━━ Text

For the last layer, I teach just like Tim does, I show them F R U R' U' F' to orient edges, and use commutators to flip corners (R' D2 R F D2 F') and the same exact ones Tim describes for permutation. To avoid the mistake of them turning the cube instead of the U layer I describe the U-layer as one of those pin-wheel fans for kids where you blow into it to spin it really fast. I tell them that they have to spin the pin-wheel to get the next corner to the UFR spot. I describe the move R' D2 R (for permuting) as a baseball glove move. I show them how the UR edge and the UBR corner together stay connected, and I call that the "baseball glove". The UFR corner is the baseball, and it gets thrown to the back with the D2 move.

I've found that kids who have done all the 9 puzzles I have first, developing a sort of basic cube sense, can learn to solve it usually within 1 week after that, which is the equivalent of 2.5 hours of instruction spread over a week.

I think you have really good techniques for teaching your son, and definitely consider a commutator last layer so that he won't just learn it via short term memory and possible forget 1 year from now, but will understand intuitively what he is doing.

Let us know when he solves it, it sounds like he is already close!

Chris


----------



## Mike Hughey (Jul 24, 2008)

That sounds almost exactly like the method I used to teach my then-8-year-old and then-6-year-old daughters to solve the cube. They are now both (barely) sub-minute solvers, and the then-6-year-old (who is now 7) can solve a 4x4x4.

I taught them the commutator for orienting corners, but they've both now dropped it, and that helped their times about as much as anything.


----------



## fanwuq (Jul 24, 2008)

I think little kids have great memory, but lack in understanding. They could easily recognize cases and apply algorithms, but probably suck at FMC. They can memorize many algs very easily! Learning Fridrich F2L is probably more difficult than a 2LLL.

━━━━

• Check your understanding
1. State whether each statement agrees with the forum thread, answering yes or no and quoting the deciding words: (a) The first post uses F R U R' U' F' to orient corners. (b) Kids who first do all the 9 puzzles can usually learn to solve the cube within a week. (c) Mike Hughey's daughters still use the commutator for orienting corners.
2. Retype the forum thread word for word, starting at "I've found that" and ending at "over a week.".

━━ Recorded information

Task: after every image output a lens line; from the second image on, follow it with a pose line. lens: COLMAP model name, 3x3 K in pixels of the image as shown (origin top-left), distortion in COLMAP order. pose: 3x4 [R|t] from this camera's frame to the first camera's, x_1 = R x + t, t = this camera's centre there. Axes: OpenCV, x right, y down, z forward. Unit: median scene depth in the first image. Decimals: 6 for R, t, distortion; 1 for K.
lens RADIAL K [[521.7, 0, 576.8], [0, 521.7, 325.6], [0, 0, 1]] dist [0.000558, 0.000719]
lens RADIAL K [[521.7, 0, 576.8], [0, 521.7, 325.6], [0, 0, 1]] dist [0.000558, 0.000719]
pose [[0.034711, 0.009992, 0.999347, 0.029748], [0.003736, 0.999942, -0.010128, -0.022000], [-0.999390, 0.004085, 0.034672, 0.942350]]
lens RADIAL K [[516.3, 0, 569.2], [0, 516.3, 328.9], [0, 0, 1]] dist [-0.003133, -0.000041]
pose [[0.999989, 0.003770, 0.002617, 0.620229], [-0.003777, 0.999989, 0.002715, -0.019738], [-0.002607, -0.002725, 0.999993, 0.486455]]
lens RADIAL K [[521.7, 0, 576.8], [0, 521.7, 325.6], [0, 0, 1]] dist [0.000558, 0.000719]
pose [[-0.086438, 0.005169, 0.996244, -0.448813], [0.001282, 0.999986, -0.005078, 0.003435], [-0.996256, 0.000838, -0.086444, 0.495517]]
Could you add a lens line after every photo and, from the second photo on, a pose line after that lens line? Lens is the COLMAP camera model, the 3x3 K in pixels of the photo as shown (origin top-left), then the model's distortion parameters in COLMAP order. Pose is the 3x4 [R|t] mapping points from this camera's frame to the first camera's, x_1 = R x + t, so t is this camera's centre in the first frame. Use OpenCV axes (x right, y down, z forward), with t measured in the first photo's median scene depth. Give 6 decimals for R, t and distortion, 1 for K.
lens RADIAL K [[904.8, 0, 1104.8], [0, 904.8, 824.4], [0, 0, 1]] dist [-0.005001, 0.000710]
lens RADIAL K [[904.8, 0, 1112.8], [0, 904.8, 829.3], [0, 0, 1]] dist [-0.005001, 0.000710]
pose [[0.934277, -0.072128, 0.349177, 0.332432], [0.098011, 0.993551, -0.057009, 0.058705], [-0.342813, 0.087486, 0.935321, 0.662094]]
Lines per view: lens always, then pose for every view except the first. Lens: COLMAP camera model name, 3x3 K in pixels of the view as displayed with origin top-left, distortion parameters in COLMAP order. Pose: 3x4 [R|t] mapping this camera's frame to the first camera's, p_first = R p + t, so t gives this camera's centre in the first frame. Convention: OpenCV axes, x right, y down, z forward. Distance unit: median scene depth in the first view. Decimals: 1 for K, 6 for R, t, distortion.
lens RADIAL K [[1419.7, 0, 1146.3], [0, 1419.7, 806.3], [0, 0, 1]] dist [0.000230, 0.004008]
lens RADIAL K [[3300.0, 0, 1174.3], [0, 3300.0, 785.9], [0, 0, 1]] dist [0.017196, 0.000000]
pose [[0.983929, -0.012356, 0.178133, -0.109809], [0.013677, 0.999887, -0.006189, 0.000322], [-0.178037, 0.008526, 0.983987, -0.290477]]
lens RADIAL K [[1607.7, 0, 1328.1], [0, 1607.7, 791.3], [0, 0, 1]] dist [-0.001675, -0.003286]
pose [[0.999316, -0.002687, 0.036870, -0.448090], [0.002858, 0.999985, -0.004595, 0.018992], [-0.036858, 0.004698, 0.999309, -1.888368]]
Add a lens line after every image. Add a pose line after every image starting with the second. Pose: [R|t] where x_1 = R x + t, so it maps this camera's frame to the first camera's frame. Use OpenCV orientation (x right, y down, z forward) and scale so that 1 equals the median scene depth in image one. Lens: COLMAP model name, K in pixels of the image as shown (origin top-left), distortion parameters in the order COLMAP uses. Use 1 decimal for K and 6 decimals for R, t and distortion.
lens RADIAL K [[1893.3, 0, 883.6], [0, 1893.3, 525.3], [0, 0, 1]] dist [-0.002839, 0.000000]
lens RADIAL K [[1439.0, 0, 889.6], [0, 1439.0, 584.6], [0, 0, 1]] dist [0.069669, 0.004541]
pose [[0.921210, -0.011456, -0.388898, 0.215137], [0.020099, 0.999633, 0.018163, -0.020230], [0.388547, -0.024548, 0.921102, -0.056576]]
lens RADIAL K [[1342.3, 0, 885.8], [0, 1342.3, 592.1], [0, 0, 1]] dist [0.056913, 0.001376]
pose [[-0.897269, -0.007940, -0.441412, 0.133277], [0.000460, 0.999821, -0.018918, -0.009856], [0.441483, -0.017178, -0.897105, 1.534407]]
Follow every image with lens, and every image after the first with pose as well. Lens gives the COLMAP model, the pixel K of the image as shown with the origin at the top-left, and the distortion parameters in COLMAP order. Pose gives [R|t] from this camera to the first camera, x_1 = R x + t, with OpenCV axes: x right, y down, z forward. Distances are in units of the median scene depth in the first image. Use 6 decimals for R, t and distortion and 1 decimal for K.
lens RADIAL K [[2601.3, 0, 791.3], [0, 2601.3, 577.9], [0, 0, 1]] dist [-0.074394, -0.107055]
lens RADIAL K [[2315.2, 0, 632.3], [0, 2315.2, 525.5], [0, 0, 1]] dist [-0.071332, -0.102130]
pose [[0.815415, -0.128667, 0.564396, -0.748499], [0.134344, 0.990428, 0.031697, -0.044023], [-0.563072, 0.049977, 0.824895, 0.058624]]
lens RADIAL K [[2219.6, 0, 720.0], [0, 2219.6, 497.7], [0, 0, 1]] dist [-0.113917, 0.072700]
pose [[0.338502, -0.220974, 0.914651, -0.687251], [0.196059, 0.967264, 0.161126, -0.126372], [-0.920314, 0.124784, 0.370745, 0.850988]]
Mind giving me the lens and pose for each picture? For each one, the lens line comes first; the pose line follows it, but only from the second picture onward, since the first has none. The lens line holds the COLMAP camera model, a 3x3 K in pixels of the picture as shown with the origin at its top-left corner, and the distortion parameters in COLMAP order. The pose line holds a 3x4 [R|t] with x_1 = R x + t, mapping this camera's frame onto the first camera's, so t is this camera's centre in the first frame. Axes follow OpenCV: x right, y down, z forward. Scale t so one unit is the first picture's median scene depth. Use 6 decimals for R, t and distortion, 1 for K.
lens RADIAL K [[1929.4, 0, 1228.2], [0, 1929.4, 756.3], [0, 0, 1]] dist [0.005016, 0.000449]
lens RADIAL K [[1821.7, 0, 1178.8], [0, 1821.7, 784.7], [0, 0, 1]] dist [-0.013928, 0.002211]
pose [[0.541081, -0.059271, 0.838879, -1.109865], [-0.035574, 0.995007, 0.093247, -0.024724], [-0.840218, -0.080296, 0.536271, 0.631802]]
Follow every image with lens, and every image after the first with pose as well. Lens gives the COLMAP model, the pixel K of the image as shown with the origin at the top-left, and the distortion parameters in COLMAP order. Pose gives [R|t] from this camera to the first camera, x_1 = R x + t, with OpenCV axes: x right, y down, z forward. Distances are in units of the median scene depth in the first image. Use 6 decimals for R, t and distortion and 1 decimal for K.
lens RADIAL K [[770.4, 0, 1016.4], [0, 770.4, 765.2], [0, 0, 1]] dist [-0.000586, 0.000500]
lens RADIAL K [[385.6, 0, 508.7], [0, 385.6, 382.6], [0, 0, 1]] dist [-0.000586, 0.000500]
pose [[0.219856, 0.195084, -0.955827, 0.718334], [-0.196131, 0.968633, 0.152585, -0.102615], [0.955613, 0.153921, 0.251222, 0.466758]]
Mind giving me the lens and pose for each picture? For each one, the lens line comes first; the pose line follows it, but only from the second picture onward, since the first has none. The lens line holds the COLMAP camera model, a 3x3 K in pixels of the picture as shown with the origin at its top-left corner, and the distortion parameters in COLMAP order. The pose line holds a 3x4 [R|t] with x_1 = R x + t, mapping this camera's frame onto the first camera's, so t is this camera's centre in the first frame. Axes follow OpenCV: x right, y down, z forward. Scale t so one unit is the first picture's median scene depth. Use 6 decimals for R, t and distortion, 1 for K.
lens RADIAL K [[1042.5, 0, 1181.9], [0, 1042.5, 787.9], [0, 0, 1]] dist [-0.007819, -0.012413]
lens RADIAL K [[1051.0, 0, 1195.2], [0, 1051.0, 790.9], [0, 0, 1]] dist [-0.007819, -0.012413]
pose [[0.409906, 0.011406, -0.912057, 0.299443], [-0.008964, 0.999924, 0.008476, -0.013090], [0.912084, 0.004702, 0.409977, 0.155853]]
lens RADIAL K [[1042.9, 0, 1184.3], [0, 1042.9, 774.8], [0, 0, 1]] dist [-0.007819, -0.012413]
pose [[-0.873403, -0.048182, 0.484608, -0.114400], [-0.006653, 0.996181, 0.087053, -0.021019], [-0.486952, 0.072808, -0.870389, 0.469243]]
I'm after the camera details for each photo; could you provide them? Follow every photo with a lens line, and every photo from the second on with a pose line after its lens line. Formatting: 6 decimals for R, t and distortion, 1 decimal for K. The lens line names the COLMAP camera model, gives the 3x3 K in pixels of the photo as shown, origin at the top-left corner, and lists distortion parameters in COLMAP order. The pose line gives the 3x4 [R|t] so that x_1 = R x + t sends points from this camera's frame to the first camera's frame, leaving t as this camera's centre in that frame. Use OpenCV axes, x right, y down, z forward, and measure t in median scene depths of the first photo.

━━━━

• Numbered answers
1.
(a) No: "I show them F R U R' U' F' to orient edges"
(b) Yes: "can learn to solve it usually within 1 week after that"
(c) No: "they've both now dropped it"

2.
I've found that kids who have done all the 9 puzzles I have first, developing a sort of basic cube sense, can learn to solve it usually within 1 week after that, which is the equivalent of 2.5 hours of instruction spread over a week.